# REQUIRED ACTION A
In the Cutout augmentation problem, what value fills the pixels inside the masked square?
# REQUIRED ACTION B
How does the Cutout augmentation problem explain why masking a square region of the input image helps a model?

# PROVIDED PASSAGE
= = = = = = =

Click4Ai

141.

Easy

Cutout Augmentation

Implement Cutout augmentation, a regularization technique that randomly masks out a square region of the input image by replacing it with zeros. This forces the model to learn more robust features by not relying on any single spatial region.

Algorithm:

1. Select a random top-left corner (x, y) within valid bounds.

2. Define a square mask of dimensions mask_size x mask_size.

3. Set all pixel values inside the mask region to 0.

Example:

Input: image = [[1, 2, 3],

[4, 5, 6],

[7, 8, 9]], size = 2

Output (one possible result): [[1, 2, 3],

[4, 0, 0],

[7, 0, 0]]

The output shows a 2x2 region starting at a randomly chosen position replaced with zeros. The remaining pixels are left unchanged. Because the position is random, different runs may mask different regions of the image.

Constraints:

  • The input image is a 2D NumPy array of shape (H, W).
  • `size` is a positive integer such that `size <= min(H, W)`.
  • The masked region must be filled with zeros.
  • Use NumPy for all array operations.
  • Test Cases

    Test Case 1
    Input: [[1,2,3],[4,5,6],[7,8,9]]
    Expected: [[1,2,3],[4,0,0],[7,0,0]]
    Test Case 2
    Input: [[1,2,3],[4,5,6],[7,8,9]]
    Expected: [[1,2,3],[0,0,6],[0,0,9]]
    + 3 hidden test cases

= = = = = = =

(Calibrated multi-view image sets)
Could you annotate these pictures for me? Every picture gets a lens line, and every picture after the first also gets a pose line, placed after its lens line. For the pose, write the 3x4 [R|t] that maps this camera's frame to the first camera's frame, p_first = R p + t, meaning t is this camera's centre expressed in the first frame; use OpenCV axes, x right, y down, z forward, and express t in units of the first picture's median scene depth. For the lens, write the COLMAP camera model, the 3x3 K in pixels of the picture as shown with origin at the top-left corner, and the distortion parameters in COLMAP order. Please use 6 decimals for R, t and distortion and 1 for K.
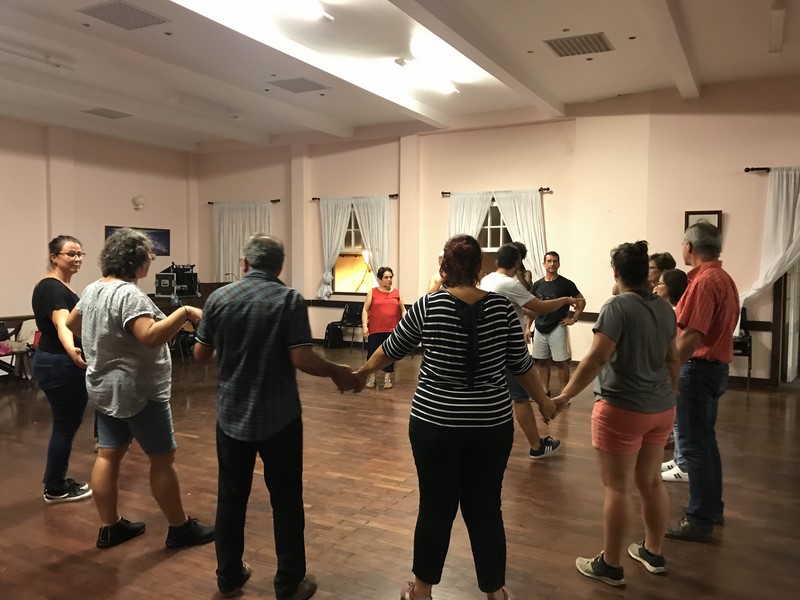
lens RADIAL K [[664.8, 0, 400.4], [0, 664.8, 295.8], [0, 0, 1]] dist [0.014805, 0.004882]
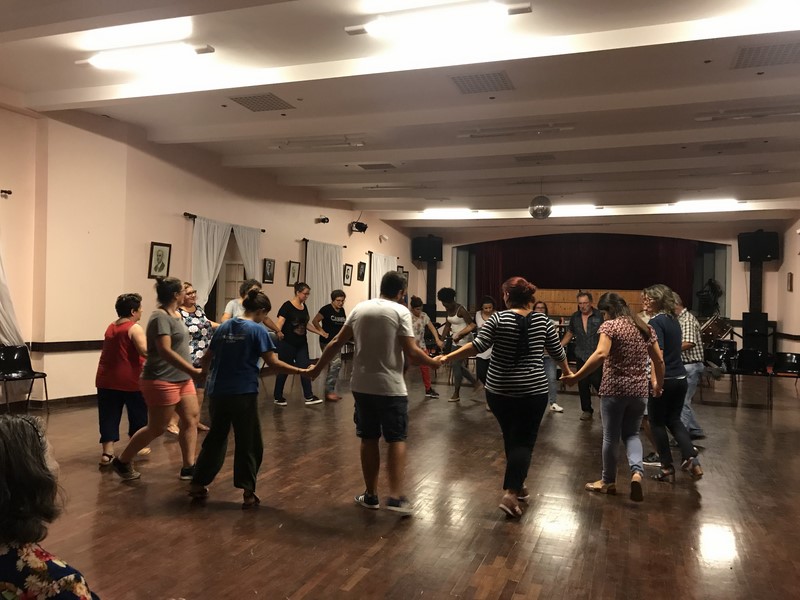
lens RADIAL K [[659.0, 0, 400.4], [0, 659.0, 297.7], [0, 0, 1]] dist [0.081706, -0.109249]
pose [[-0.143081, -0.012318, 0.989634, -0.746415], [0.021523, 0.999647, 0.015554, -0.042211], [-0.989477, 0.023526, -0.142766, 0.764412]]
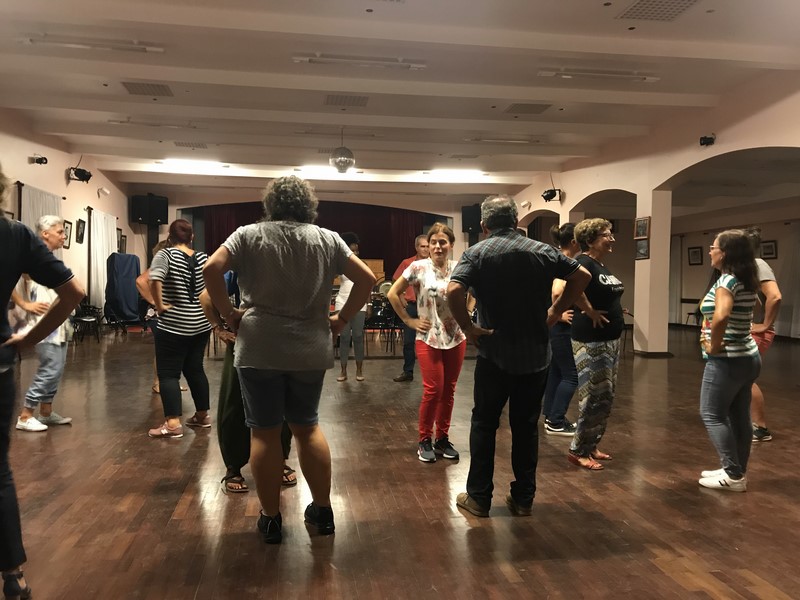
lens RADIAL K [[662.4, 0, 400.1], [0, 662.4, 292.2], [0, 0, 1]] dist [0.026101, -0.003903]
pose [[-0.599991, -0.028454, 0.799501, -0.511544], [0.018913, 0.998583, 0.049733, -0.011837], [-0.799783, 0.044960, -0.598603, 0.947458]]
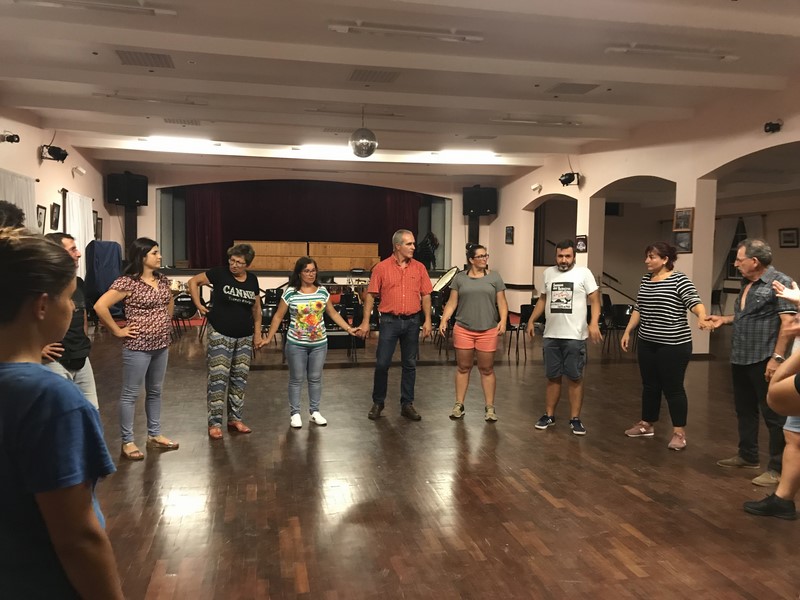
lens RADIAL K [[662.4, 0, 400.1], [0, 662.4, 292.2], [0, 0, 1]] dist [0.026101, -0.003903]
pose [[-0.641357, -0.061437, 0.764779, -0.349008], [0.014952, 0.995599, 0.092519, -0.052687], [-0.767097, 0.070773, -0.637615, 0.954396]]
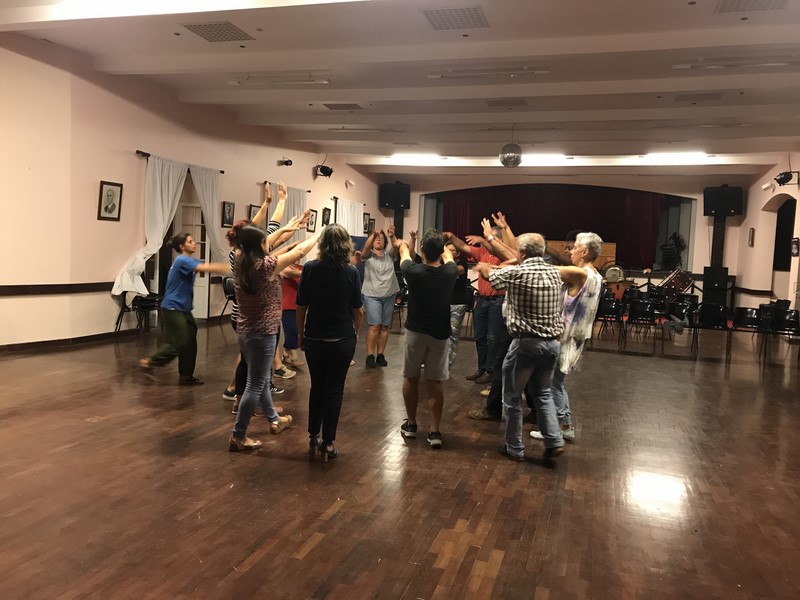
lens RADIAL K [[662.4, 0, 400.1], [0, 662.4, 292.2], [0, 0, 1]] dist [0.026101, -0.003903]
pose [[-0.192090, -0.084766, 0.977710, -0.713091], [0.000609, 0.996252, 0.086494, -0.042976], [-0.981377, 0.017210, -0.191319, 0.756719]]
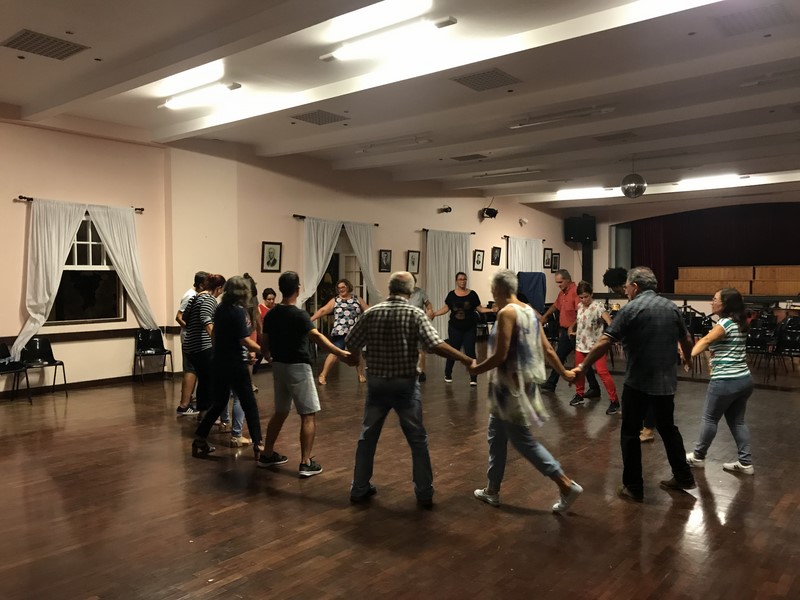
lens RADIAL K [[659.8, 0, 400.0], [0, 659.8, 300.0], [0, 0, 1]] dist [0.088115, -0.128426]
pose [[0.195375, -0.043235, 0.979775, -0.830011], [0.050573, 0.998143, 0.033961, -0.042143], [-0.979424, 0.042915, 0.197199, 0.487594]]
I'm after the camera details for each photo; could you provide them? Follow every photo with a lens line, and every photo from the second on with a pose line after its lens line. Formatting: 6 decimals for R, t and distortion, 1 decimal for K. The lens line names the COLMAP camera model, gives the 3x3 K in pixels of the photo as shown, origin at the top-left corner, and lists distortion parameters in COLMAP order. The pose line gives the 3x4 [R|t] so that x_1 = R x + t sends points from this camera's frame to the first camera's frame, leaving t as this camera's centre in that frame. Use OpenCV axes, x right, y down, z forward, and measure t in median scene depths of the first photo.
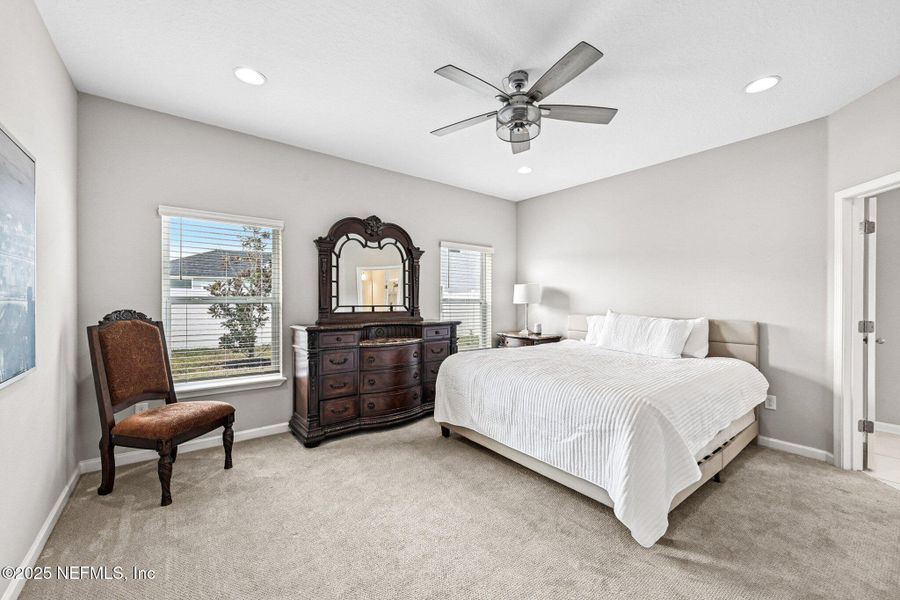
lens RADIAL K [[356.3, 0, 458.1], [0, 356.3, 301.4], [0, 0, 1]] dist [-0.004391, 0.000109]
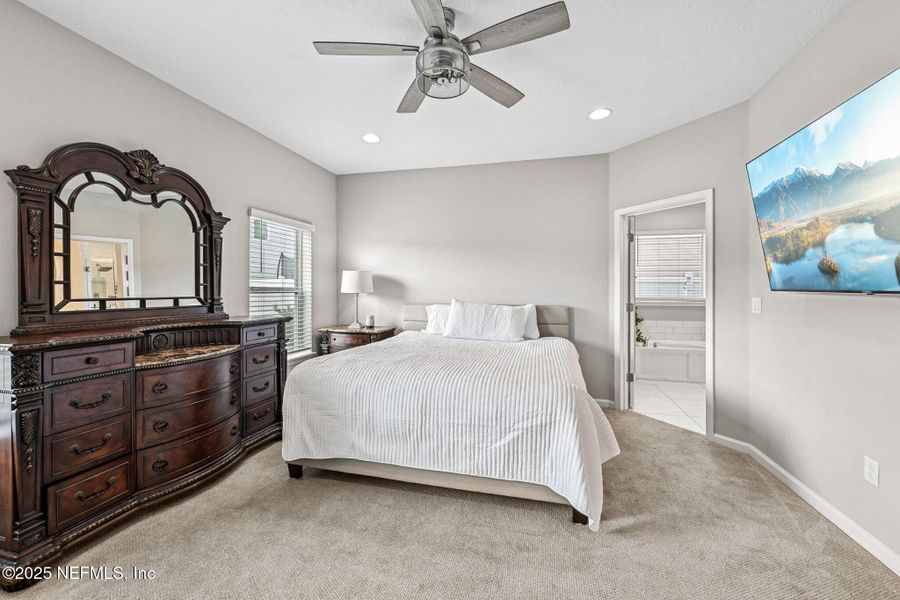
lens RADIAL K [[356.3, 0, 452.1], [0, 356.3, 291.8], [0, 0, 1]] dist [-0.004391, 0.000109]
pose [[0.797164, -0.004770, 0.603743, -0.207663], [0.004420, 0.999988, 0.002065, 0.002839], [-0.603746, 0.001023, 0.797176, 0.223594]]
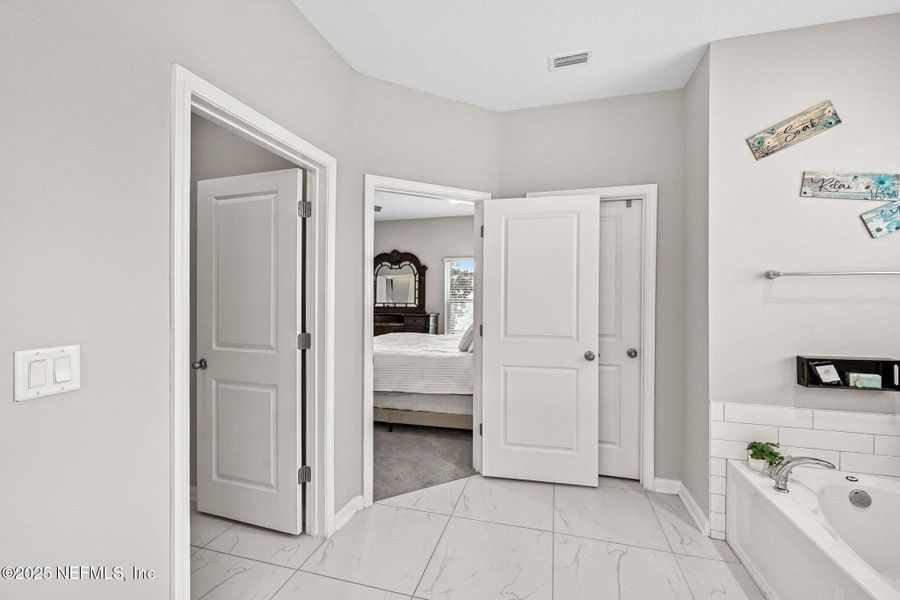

= = = = = = =

# WORKED SOLUTION A
They are set to 0.

# WORKED SOLUTION B
Masking a region forces the model to learn more robust features because it can't rely on any single spatial region of the image.